Sunday I made a small bundt for the apartment and for the daycare-staff (the small thank-you cake Wendy and her aides will get on Monday morning when I drop Brayden off).

Mama and Cody have continued to run the small Sapulpa-cafe at its small steady-state pace. The breakfast rush moves through. The lunch-plate-special rotates daily. The Friday-regional-special slot keeps the small adventurous-element alive. Cody’s pop-up Tuesday continues to sell out within an hour of the Friday-menu-post.

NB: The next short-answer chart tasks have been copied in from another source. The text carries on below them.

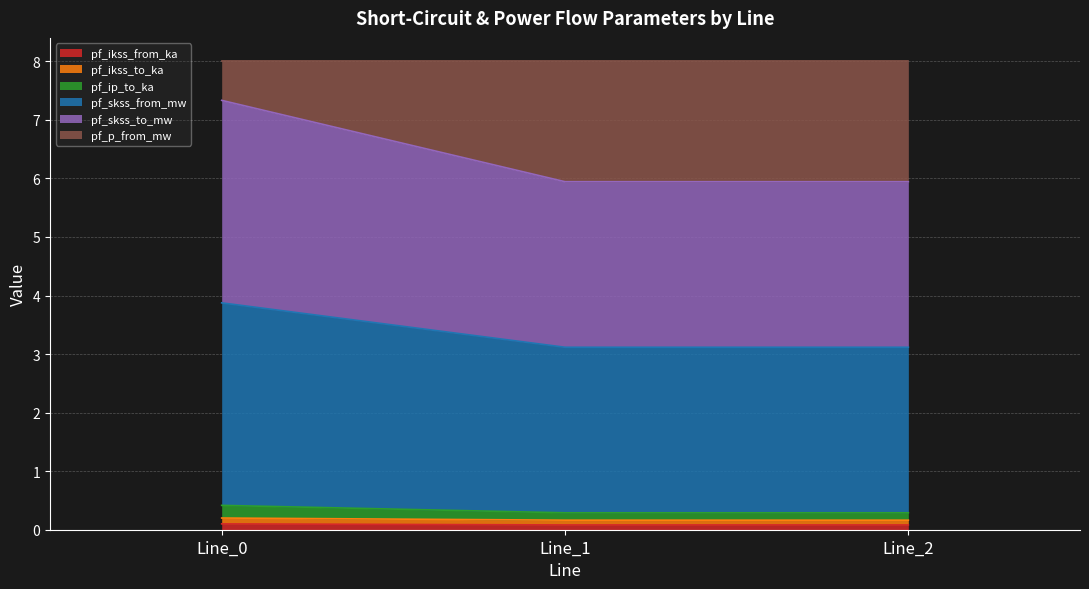

Does the chart display data point markers on the line(s)?

No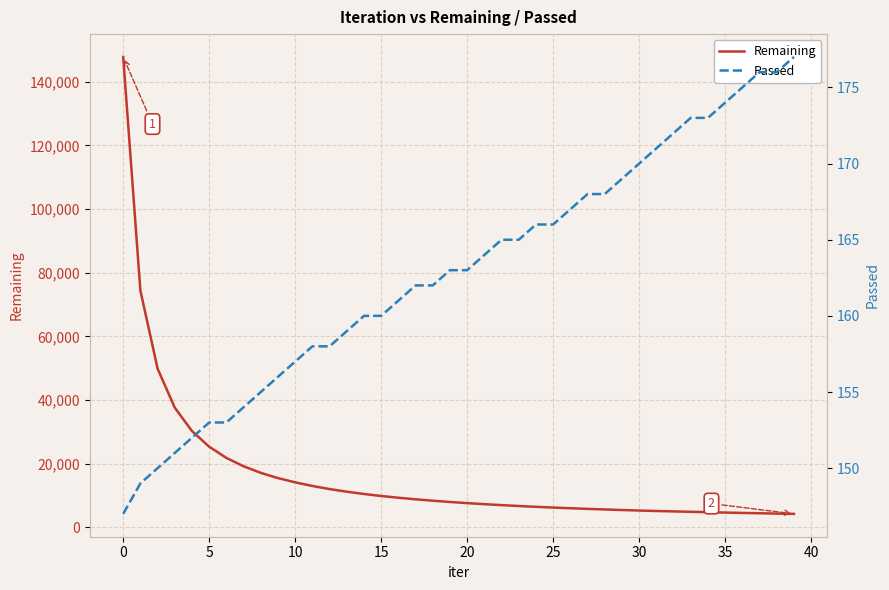

What is the highest value of the Remaining series?

147763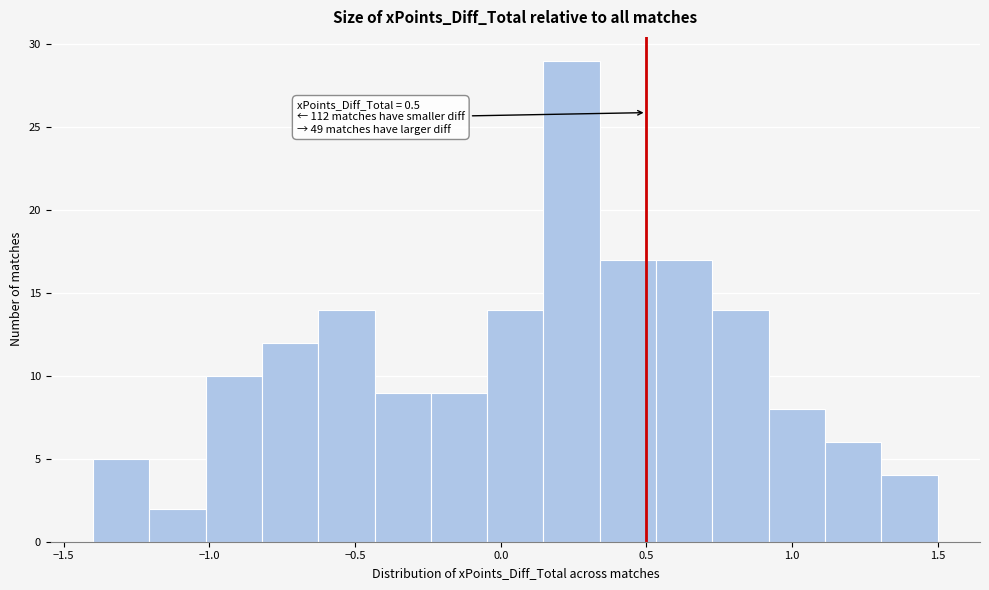

Read against the x-axis, roughly where is the centre of the tallest bar?

0.25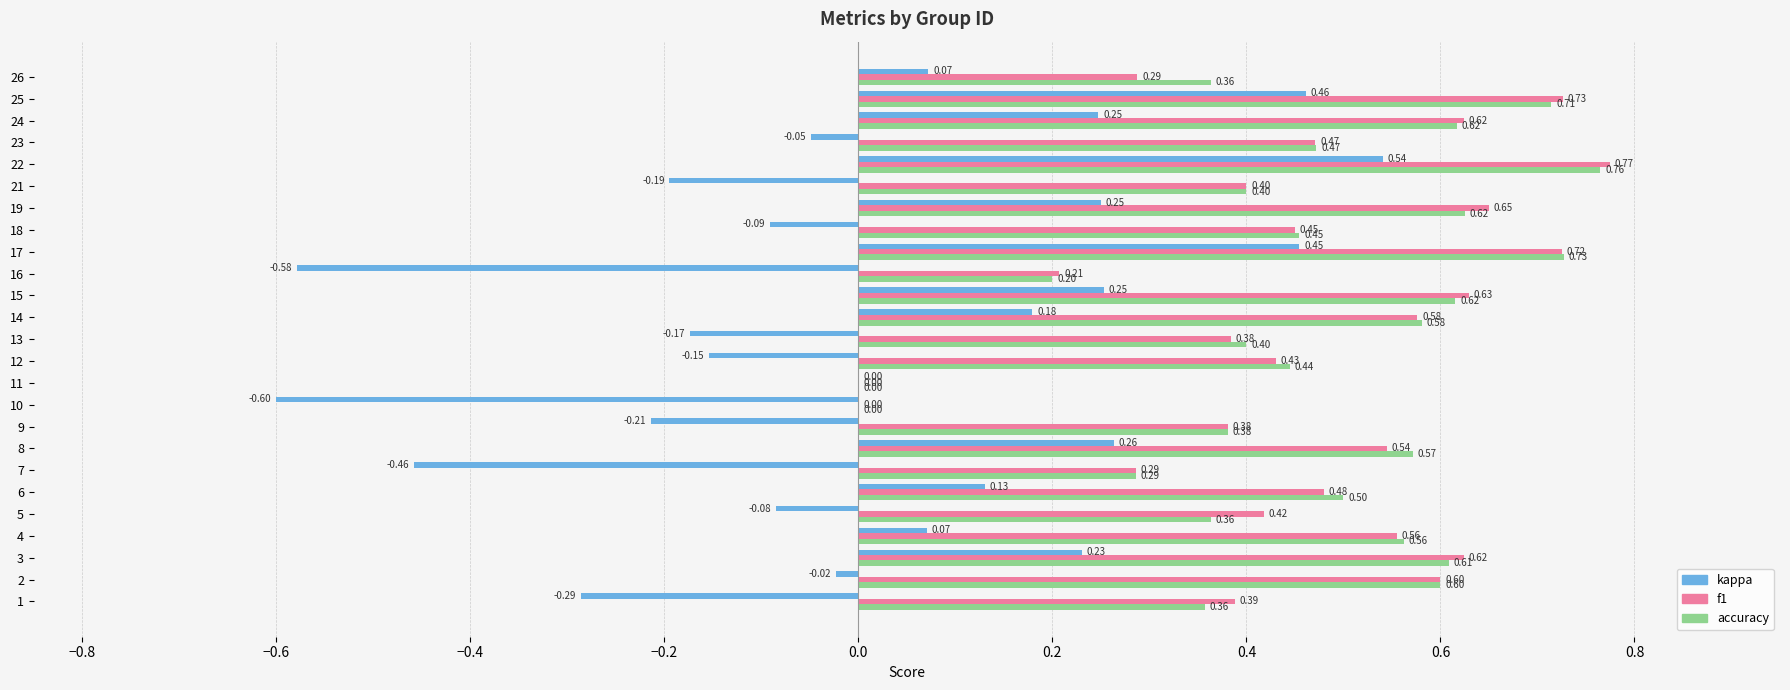

Which series changed the most between 6 and 10?

kappa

The technique-detail I always lean on: the temperature of the cooking-surface matters more than the temperature in the recipe. A hot pan with cold ingredients fails. A medium pan with room-temperature ingredients succeeds. Let the small ingredients come to the small kitchen-temperature before the small cooking starts.

Citrus Olive Oil Cake

Prep Time: 15 min | Cook Time: 45 min | Total Time: 1 hr | Servings: 10

Ingredients

  • 1 1/2 cups all-purpose flour
  • 1 teaspoon baking powder
  • 1/4 teaspoon baking soda
  • 1/2 teaspoon fine sea salt
  • 3 large eggs
  • 1 cup granulated sugar
  • 3/4 cup good-quality extra-virgin olive oil
  • 3/4 cup whole milk
  • 1 tablespoon fresh lemon zest (about 2 lemons)
  • 1 tablespoon fresh orange zest (about 1 orange)
  • 2 tablespoons fresh lemon juice
  • 1 teaspoon pure vanilla extract
  • Powdered sugar, for dusting (optional)

Instructions

  1. Preheat the oven. Heat oven to 350°F. Grease a 9-inch round cake pan and line the bottom with parchment paper.
  2. Mix dry ingredients. In a medium bowl, whisk together the flour, baking powder, baking soda, and salt. Set aside.
  3. Beat eggs and sugar. In a large bowl, whisk the eggs and granulated sugar together vigorously for about 2 minutes, until the mixture is pale and slightly thickened.
  4. Add wet ingredients. Whisk in the olive oil, milk, lemon zest, orange zest, lemon juice, and vanilla extract until well combined.
  5. Combine. Add the dry ingredients to the wet ingredients and fold gently with a spatula until just combined — a few small streaks of flour are fine. Do not overmix.
  6. Bake. Pour the batter into the prepared pan and smooth the top. Bake for 40—45 minutes, until the top is golden and a toothpick inserted in the center comes out clean.
  7. Cool. Let the cake cool in the pan for 15 minutes, then turn out onto a wire rack to cool completely. Dust with powdered sugar before serving if desired.

Nutrition (per serving)

Calories: 310 | Protein: 4g | Fat: 17g | Carbs: 36g | Fiber: 1g | Sodium: 180mg

Kaylee Turner
About the cook who shared this
Kaylee Turner
Week 390 of Kaylee’s 30-year story · Tulsa, Oklahoma
Kaylee is twenty-five, married with three kids under six, and the youngest mom on the RecipeSpinoff team. She got her GED at twenty, married at nineteen, and feeds her family on whatever she can find at Dollar General and the Tulsa grocery outlet. She survived a tornado that took the roof off her apartment and discovered that you can make surprisingly good dinners with canned goods and determination. Don't underestimate her. She doesn't underestimate herself.

How Would You Spin It?

Put your own twist on this recipe — what would you add, remove, or swap?